* **REQUESTS**
• a. Answer these questions using the text about the 1972 animated special A Christmas Story:
(i) Who finds Timmy's unmailed letter to Santa Claus?
(ii) Which 1980 production also re-used the song "Hope"?
(iii) Who voiced Santa Claus?
• b. Extend the text about the 1972 animated special A Christmas Story past its final sentence.

[start TEXT PROVIDED]

A Christmas Story is a 1972 American animated Christmas television special produced by Hanna-Barbera Productions which was broadcast in syndication on December 9, 1972.

Summary
As a family gathers around the tree on Christmas Eve, their son Timmy has made a special wish in his letter to Santa Claus. But the letter is found – unmailed – by the lovable family dog Goober and his friend, Gumdrop the mouse. Together, they set off into the snowy night to deliver the letter to Santa. Overcoming many perils – including a lurking gang of alley cats – they finally find Santa. Timmy's letter is delivered, Gumdrop and Goober make it home safely and a boy's special wish magically comes true on Christmas.

Featured songs
The songs featured in A Christmas Story included:

"Sounds of Christmas Day"
"O Come, All Ye Faithful"
"Where Do You Look for Santa?"
"Hope"
"Which One is the Real Santa Claus?"
"Sounds of Christmas Day'" uses the same melody as "Those Happy Friends Who Live in My TV," from the Enchanted Voyage attraction at The Happy Land of Hanna-Barbera, which opened the same year at King's Island in Cincinnati, Ohio. "Which One is the Real Santa Claus?", "Sounds of Christmas Day" and "Hope" were re-used five years later in the 1977 TV special A Flintstone Christmas. "Hope" was also re-used in Yogi's First Christmas (1980).

Voices
Daws Butler – Gumdrop, Second Dog
Paul Winchell – Goober, Sleezer, Runto
Walter Tetley – Timmy, Boy
Janet Waldo – Timmy's Mother, Girl
Don Messick – Timmy's Father, Squirrel
John Stephenson – Polecat, Postman, First Dog
Hal Smith – Santa Claus, Fatcat

Production credits
Produced and Directed By William Hanna and Joseph Barbera
Associate Producer: Alex Lovy
Story: Ken Spears, Joe Ruby
Voices: Daws Butler, Don Messick, Hal Smith, John Stephenson, Walter Tetley, Janet Waldo, Paul Winchell, Paul DeKorte, Randy Kemner, Stephen McAndrew, Susie McCune, Judi Richards
Animation Director: Charles A. Nichols
Production Design: Iwao Takamoto
Layout: Mike Arens, Ric Gonzalez, Dan Noonan
Backgrounds: F. Montealegre, Gary Niblett
Animation: Ed Barge, Bill Hutten, Tony Love, Jerry Hathcock, Ed Love, Don Patterson, Ray Patterson
Production Supervisor: Victor O. Schipek
Musical Director: Hoyt Curtin
Technical Supervisor: Frank Paiker
Ink & Paint Supervisor: Roberta Greutert
Xerography: Robert "Tiger" West
Sound Direction: Richard Olson, Bill Getty
Editorial Supervisor: Larry Cowan
Music Editor: Pat Foley
Effects Editor: Earl Bennett
Negative Consultant: William E. DeBoer
Post Production: Joed Eaton
Camera: Charles Flekal, Roy Wade

Home media
Released by AVCO Broadcasting Corp. in the early 1970’s for use with Cartrivision. Cartrivision item number 10264S-NN.

[end TEXT PROVIDED]
[start DATA LISTING]

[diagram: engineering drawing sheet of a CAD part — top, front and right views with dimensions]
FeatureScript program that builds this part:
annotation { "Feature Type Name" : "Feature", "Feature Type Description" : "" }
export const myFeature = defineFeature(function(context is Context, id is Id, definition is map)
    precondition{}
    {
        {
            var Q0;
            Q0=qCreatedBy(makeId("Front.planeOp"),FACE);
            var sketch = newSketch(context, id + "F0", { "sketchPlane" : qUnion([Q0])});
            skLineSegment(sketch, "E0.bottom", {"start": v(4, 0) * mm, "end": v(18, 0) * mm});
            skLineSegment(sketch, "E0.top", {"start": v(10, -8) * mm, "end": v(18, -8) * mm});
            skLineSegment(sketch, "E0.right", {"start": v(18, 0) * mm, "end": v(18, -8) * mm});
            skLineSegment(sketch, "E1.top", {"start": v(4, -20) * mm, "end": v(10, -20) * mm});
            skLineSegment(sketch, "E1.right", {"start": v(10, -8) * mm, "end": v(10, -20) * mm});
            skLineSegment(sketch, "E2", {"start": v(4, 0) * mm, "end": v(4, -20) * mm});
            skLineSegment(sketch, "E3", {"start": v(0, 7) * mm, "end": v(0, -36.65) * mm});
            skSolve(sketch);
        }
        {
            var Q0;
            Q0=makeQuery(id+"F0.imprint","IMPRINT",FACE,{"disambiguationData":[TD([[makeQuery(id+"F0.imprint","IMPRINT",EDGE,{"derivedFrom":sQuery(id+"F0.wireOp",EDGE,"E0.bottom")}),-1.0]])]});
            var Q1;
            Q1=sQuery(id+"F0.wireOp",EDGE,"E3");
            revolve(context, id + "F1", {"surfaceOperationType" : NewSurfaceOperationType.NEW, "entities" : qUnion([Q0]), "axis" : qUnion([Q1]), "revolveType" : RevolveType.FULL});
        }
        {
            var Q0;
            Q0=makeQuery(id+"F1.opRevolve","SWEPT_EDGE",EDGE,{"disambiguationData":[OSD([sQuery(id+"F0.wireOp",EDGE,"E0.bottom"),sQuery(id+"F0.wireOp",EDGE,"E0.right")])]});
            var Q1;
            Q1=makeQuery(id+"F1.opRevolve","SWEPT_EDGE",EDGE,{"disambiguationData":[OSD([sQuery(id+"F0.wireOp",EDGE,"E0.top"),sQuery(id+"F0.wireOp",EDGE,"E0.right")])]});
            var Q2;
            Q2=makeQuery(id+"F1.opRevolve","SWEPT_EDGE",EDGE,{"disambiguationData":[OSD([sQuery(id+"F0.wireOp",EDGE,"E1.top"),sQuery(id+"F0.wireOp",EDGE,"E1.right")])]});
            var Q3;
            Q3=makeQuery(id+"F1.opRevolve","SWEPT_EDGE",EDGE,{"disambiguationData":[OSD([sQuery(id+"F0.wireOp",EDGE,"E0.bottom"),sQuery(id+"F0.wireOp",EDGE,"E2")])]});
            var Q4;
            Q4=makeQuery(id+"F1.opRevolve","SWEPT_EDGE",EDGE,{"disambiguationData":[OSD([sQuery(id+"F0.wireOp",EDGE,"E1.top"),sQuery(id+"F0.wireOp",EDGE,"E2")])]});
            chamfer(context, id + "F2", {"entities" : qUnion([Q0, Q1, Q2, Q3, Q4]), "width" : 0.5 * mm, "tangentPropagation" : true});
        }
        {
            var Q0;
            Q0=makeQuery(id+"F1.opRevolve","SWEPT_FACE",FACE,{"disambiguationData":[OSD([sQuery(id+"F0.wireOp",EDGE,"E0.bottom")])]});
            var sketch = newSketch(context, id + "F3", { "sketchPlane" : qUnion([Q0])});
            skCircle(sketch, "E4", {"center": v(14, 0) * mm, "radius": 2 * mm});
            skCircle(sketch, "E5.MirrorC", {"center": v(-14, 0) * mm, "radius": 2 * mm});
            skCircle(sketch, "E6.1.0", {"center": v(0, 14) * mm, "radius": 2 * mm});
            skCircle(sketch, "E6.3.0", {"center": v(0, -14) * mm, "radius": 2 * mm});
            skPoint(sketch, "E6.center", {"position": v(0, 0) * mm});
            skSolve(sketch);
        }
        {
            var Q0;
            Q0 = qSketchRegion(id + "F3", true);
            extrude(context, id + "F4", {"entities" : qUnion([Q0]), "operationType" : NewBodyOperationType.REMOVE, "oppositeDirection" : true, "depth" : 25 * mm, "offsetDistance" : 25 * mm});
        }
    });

[end DATA LISTING]

* **OUTPUTS**
• a.
(i) The family dog Goober and his friend, Gumdrop the mouse.
(ii) Yogi's First Christmas.
(iii) Hal Smith.

• b.
The special was first released on VHS as part of the Hanna-Barbera Super Stars video collection by Hanna-Barbera Home Video on November 9, 1989, and re-released again on September 26, 1995 by Turner Home Entertainment.

On July 31, 2012, Warner Home Video released Hanna-Barbera Christmas Classics Collection on DVD in region 1 via their Warner Archive Collection burn on demand service. This collection features a trilogy of Christmas specials: A Christmas Story, The Town Santa Forgot and Casper's First Christmas.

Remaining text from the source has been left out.